Can we get this in a recipe file for Spark VLLM Docker? @eugr_nv @eugr

Yes, it’s in my list :)

May need to order another DGX Spark, just to try this out :)

Sign up for free to opencode zen and try, they give trial every day for hours at insane speed. Ds4 flash only, no pro. I usually started for free, half day, then switch to paid directly to deepseek.ai endpoint, dirt cheap. In few hour free is back. :)

Cheers

I’m surprised that none of these improvements are being ported back to vllm main via PRs by lukealonso and the others that made this image possible, the performance difference is massive. Anyone know why that is?

Just wanted to pitch in with my tests on this today.

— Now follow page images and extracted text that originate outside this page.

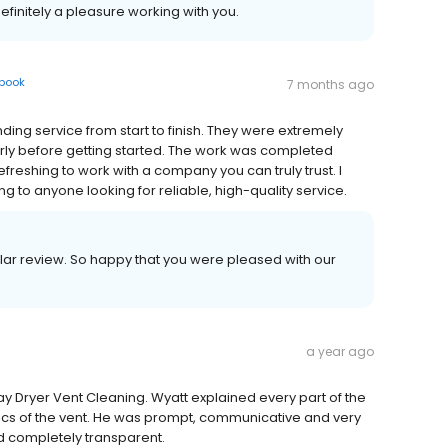
efinitely a pleasure working with you.
book
7 months ago
ing service from start to finish. They were extremely
arly before getting started. The work was completed
refreshing to work with a company you can truly trust. I
to anyone looking for reliable, high-quality service.
ellar review. So happy that you were pleased with our
a year ago
y Dryer Vent Cleaning. Wyatt explained every part of the
ics of the vent. He was prompt, communicative and very
nd completely transparent.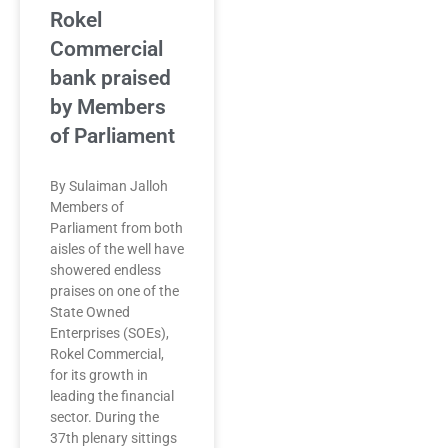
Rokel
Commercial
bank praised
by Members
of Parliament
By Sulaiman Jalloh
Members of
Parliament from both
aisles of the well have
showered endless
praises on one of the
State Owned
Enterprises (SOEs),
Rokel Commercial,
for its growth in
leading the financial
sector. During the
37th plenary sittings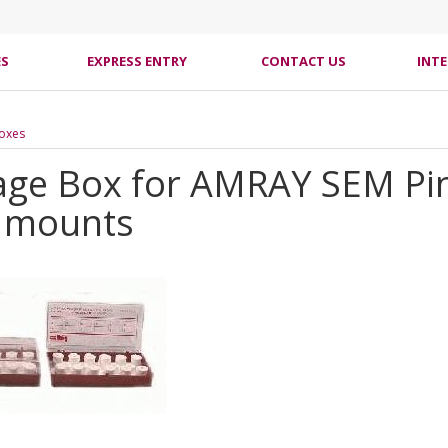
ES
EXPRESS ENTRY
CONTACT US
INT
Boxes
age Box for AMRAY SEM Pin
 mounts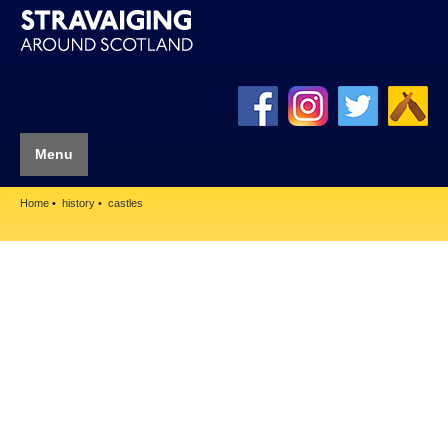
Menu
Home
history
castles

Using this recipe, DeepSeek-V4-Flash running across two DGX Sparks using the aidendle94/sparkrun-vllm-ds4-gb10:production-ready image (thanks for the recipe). Sharing real measured throughput + a few deployment notes for anyone else attempting this.

Setup

  • 2× GB10, 128 GB unified memory each, TP=2.
  • Interconnect: one QSFP56 cable over the ConnectX-7.
  • vLLM 0.21.1, --max-model-len 1000000 (full 1M served fine), MTP speculative decoding on (num_speculative_tokens=2).

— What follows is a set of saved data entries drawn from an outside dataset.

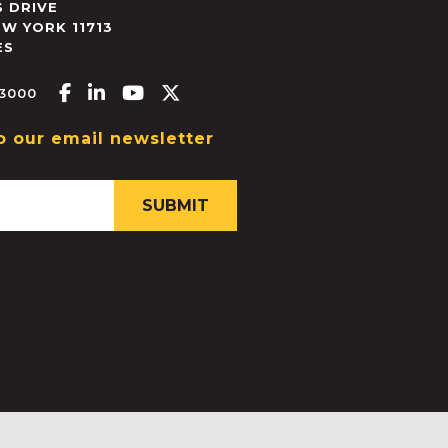
 DRIVE
EW YORK
11713
ES
Facebook-f
Linkedin-in
Youtube
X-twitter
.3000
o our email newsletter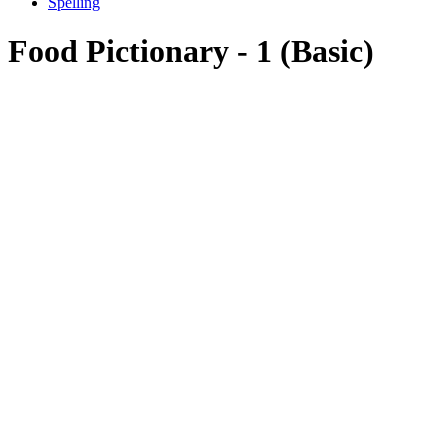
Spelling
Food Pictionary - 1 (Basic)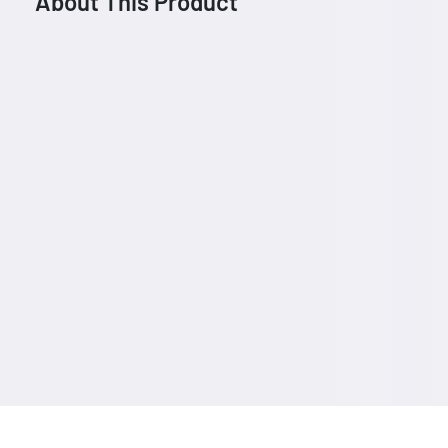
About This Product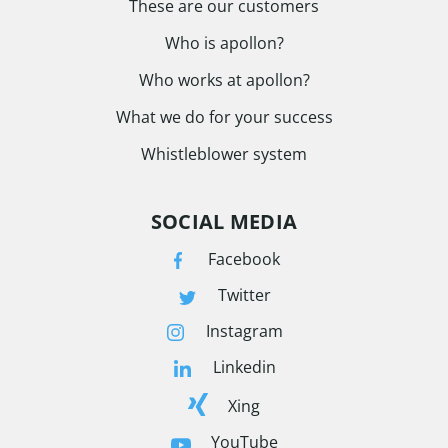
These are our customers
Who is apollon?
Who works at apollon?
What we do for your success
Whistleblower system
SOCIAL MEDIA
Facebook
Twitter
Instagram
Linkedin
Xing
YouTube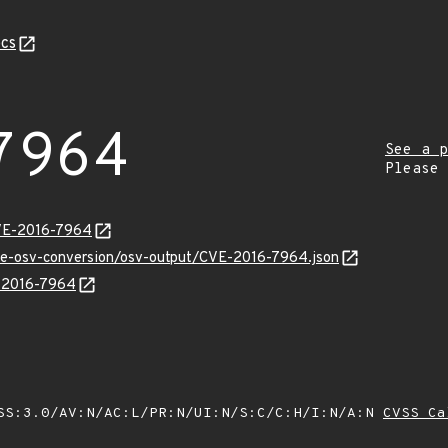
cs
7964
See a p
Please
CVE-2016-7964
cve-osv-conversion/osv-output/CVE-2016-7964.json
E-2016-7964
SS:3.0/AV:N/AC:L/PR:N/UI:N/S:C/C:H/I:N/A:N
CVSS Ca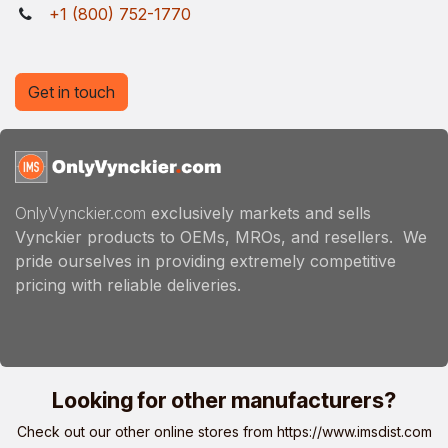
+1 (800) 752-1770
Get in touch
OnlyVynckier.com
exclusively markets and sells
Vynckier products to OEMs, MROs, and resellers. We
pride ourselves in providing extremely competitive
pricing with reliable deliveries.
Looking for other manufacturers?
Check out our other online stores from
https://www.imsdist.com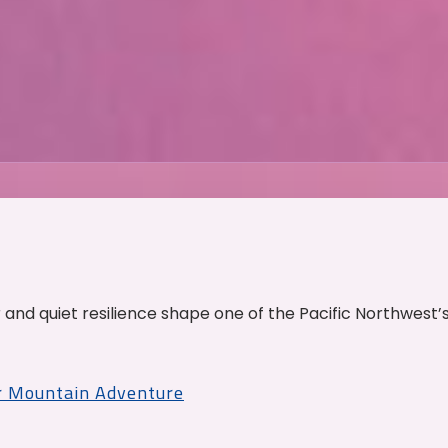
and quiet resilience shape one of the Pacific Northwest’
r Mountain Adventure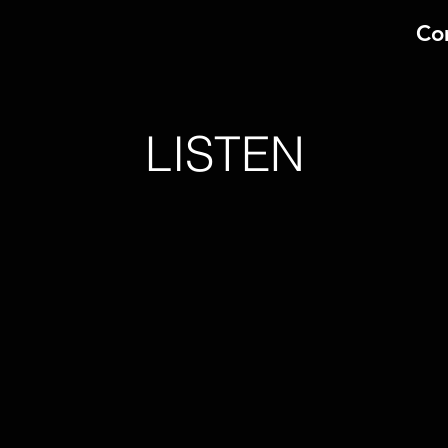
Co
LISTEN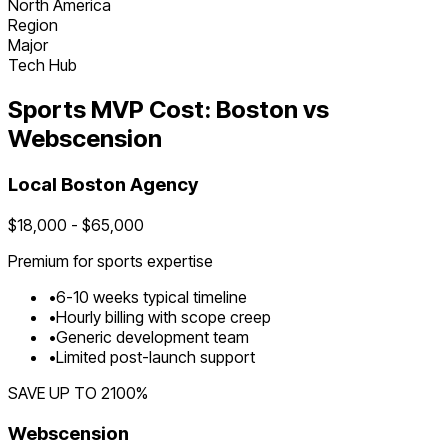
North America
Region
Major
Tech Hub
Sports
MVP Cost:
Boston
vs
Webscension
Local
Boston
Agency
$
18,000
- $
65,000
Premium for
sports
expertise
•
6
-
10
weeks typical timeline
•
Hourly billing with scope creep
•
Generic development team
•
Limited post-launch support
SAVE UP TO
2100
%
Webscension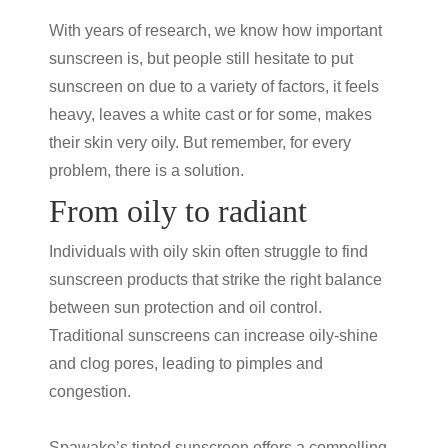
With years of research, we know how important
sunscreen is, but people still hesitate to put
sunscreen on due to a variety of factors, it feels
heavy, leaves a white cast or for some, makes
their skin very oily. But remember, for every
problem, there is a solution.
From oily to radiant
Individuals with oily skin often struggle to find
sunscreen products that strike the right balance
between
sun protection
and oil control.
Traditional sunscreens can increase oily-shine
and clog pores, leading to pimples and
congestion.
Spawake’s
tinted sunscreen
offers a compelling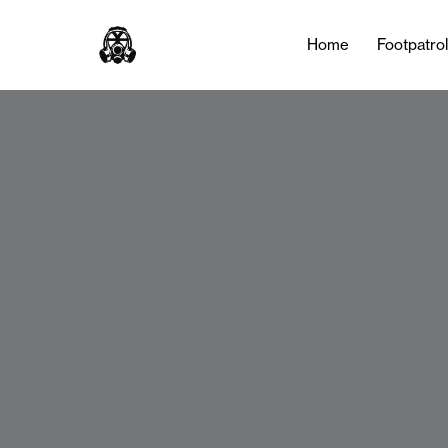
Home
Footpatro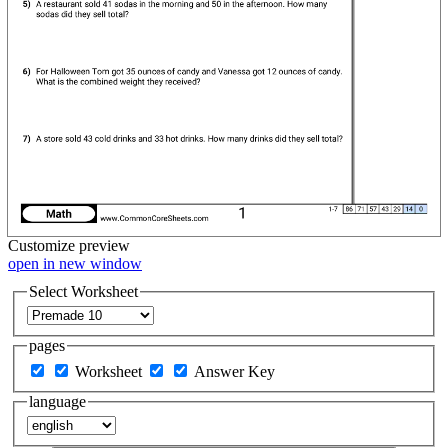
Customize
preview
open in new window
Select Worksheet
pages
Worksheet
Answer Key
language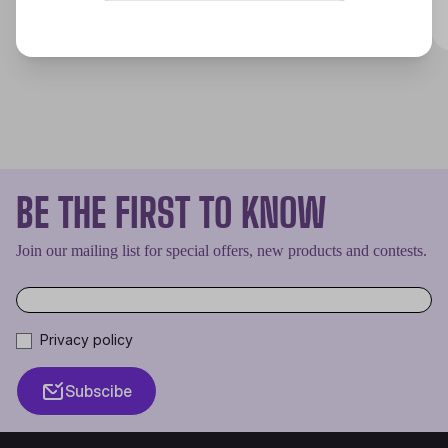
Discover
BE THE FIRST TO KNOW
Join our mailing list for special offers, new products and contests.
Privacy policy
Subscibe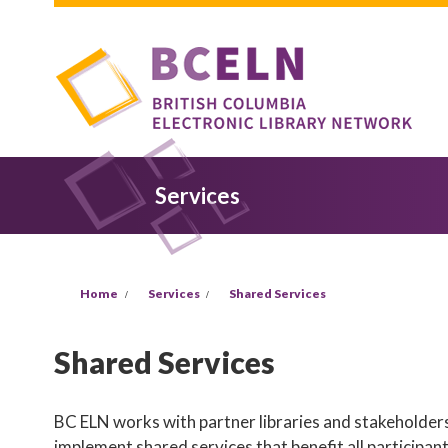
Skip to main content
Services
You are here
Home
Services
Shared Services
Shared Services
BC ELN works with partner libraries and stakeholders
implement shared services that benefit all participan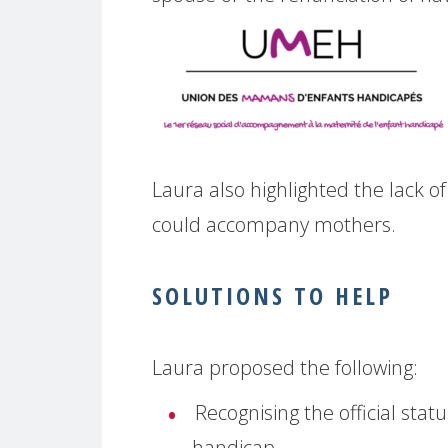
Laura also highlighted the lack o
could accompany mothers.
SOLUTIONS TO HELP
Laura proposed the following:
Recognising the official stat
handicap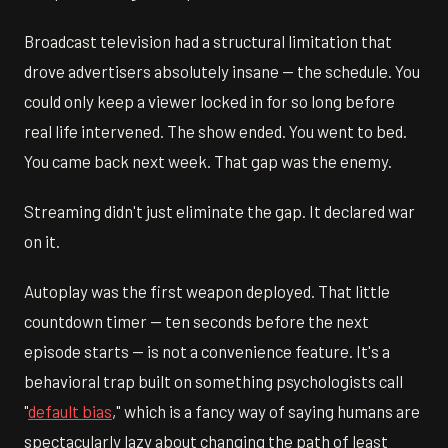
Broadcast television had a structural limitation that
drove advertisers absolutely insane — the schedule. You
could only keep a viewer locked in for so long before
real life intervened. The show ended. You went to bed.
You came back next week. That gap was the enemy.
Streaming didn't just eliminate the gap. It declared war
on it.
Autoplay was the first weapon deployed. That little
countdown timer — ten seconds before the next
episode starts — is not a convenience feature. It's a
behavioral trap built on something psychologists call
"
default bias
," which is a fancy way of saying humans are
spectacularly lazy about changing the path of least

Throughput (llama-benchy, pp2048 / tg128, single node client):

┌──────────────────────────┬──────────┐
│ Test │ t/s │
├──────────────────────────┼──────────┤
│ Prefill @ depth 0, c1 │ 1,574 │
├──────────────────────────┼──────────┤
│ Prefill @ depth 8192, c1 │ 1,586 │
├──────────────────────────┼──────────┤
│ Generation @ d0, c1 │ 35.6 │
├──────────────────────────┼──────────┤
│ Generation @ d0, c4 │ 63.9 │
├──────────────────────────┼──────────┤
│ Generation @ d4096, c4 │ 30.8 │
├──────────────────────────┼──────────┤
│ Generation @ d8192, c4 │ 23.5 │
├──────────────────────────┼──────────┤
│ TTFT @ d0, c1 │ 1,276 ms │
└──────────────────────────┴──────────┘

Takeaways:

  • Prefill is excellent and essentially flat across context depth (~1,580 t/s from d0 to d8192) the long-context story holds up well on this hardware.
  • Single-stream generation ~36 t/s. Scales to ~64 t/s at c4/shallow but degrades under concurrency × depth (23.5 t/s at d8192 c4). Expected MoE-over-two-boxes behaviour — generation is gated by the cross-node NCCL hop on every token.
  • reasoning_effort (high vs max) made no difference to raw token rate, as expected.

Quality (sanity check, tool-calling bench, 69 scenarios): scores in the same band as our other production models. Best autonomous planner of anything we’ve run locally; strong structured reasoning/output.

Running it at the official sampling (temp 1.0 / top_p 1.0, thinking on) and found reasoning_effort: high beats max for agentic/tool work — max added latency and slightly regressed structured-output/safety.

Overall I’m super impressed. Early days, but this thing really does feel sonnet adjacent in chat. Big test will come next week as it replaces 122b in my hermes kanban profile roles.

OK I am at shocked how well this works! Speechless!!!

Works so well on my two sparks it’s pretty insane!!!

I am getting 40-45 tok/sec, insane!!